How have authors changed in the last ten years?

They are far more aware of their own worth as producers of cultural capital, yet they also seem more willing to help publishers publicise their books via literary festivals and social media. It is less of an ‘us and them’ relationship than it used to be and is generally a more collaborative, more cordial relationship, principally because both parties are better informed — through the Internet — about the pressures the other faces.

What new collaborations and opportunities are available to publishers?

We should invest more time than we do at present in deepening and broadening our relationships with our authors, seeking their advice and treating them as career-long partners in a shared enterprise rather than a commodity ripe for exploitation, which some publishers still do, sadly. We should also conduct far more detailed and stringent market research into the products — book manuscripts — we acquire before deciding whether to publish them at all and then later how best to publish them.

What do you wish you’d seen coming in the last ten years?

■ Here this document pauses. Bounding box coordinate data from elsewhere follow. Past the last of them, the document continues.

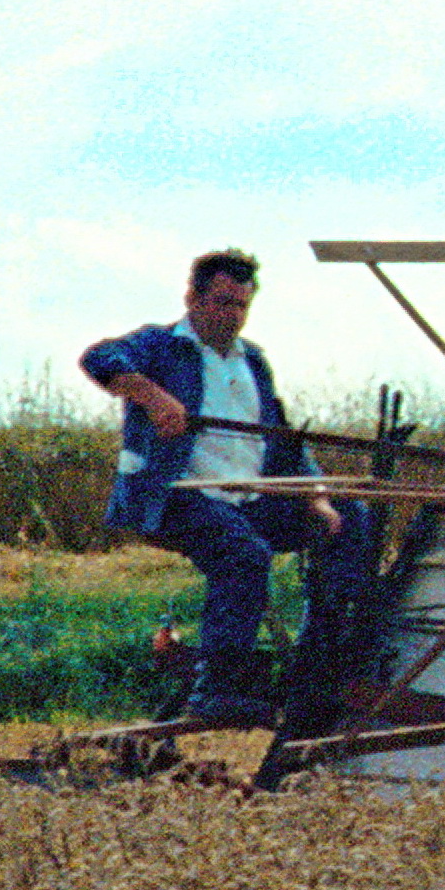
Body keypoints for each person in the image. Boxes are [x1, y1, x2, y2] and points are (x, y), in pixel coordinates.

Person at [80, 249, 377, 728]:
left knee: (353, 516)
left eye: (241, 306)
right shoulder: (160, 346)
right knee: (243, 553)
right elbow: (98, 358)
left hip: (245, 500)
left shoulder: (252, 361)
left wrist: (317, 497)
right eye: (221, 303)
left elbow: (280, 437)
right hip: (178, 497)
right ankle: (217, 688)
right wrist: (152, 396)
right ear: (192, 297)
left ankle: (318, 660)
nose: (231, 315)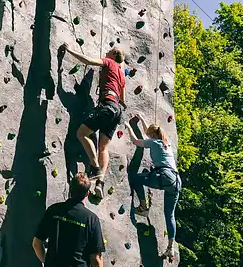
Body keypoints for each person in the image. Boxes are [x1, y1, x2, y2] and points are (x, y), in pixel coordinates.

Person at [60, 43, 126, 199]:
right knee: (103, 147)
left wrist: (70, 50)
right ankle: (100, 183)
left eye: (109, 50)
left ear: (114, 54)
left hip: (107, 105)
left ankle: (96, 169)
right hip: (116, 110)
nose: (107, 51)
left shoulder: (110, 62)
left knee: (82, 133)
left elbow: (88, 61)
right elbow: (123, 100)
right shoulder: (122, 74)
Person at [125, 114, 181, 261]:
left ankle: (143, 206)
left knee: (136, 179)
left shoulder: (154, 142)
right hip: (176, 181)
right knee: (170, 215)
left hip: (164, 176)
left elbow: (136, 141)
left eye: (149, 134)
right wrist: (143, 120)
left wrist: (128, 126)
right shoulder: (165, 141)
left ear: (152, 135)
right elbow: (147, 133)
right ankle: (170, 248)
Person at [32, 173, 105, 267]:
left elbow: (36, 244)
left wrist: (47, 262)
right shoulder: (91, 219)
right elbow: (96, 259)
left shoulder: (53, 210)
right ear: (87, 194)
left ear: (69, 189)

What innovation caught you by surprise?

That mobile phones and text messaging and social media mean that we write to each other far more often than in the past, albeit in a weirdly truncated format.

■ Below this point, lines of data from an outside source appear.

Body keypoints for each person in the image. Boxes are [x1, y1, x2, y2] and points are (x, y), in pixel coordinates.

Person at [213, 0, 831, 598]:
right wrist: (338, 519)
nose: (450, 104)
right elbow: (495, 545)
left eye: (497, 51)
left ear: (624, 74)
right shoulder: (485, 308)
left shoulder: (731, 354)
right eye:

What happens behind-the-scenes that people often miss?

The very great effort expended in properly editing a manuscript.

What is one of the greatest misconceptions about publishing?

That we chose to publish books as slowly as possible, rather than seeking to improve efficiency of production and editorial processes, which is the reality.

What do you predict for the next ten years of academic publishing?

An inexorable decline in the monograph and a rise in universities ‘publishing’ their own research and circulating it amongst themselves, and a corresponding desire on the part of many scholars to avoid that option by working with traditional publishers, especially those writers who wish to reach a readership beyond the academy.

How does your press fit into the academic publishing ecosystem?

While we may be known for publishing in certain niche areas, any interesting, well-written manuscript in the humanities and social sciences is likely to hold our attention, and we believe we can publish and promote the book that results as well as any competitor in our field.

How has your partnership with OUP impacted your press?

It has raised our profile, especially among the academics who write and consume most of our publications; it has given us greater leverage in commissioning and acquiring new titles; and it has opened up an entirely new means of reaching readers via the Oxford Scholarship Online initiative, in which Hurst is a partner press for books bearing the OUP imprint.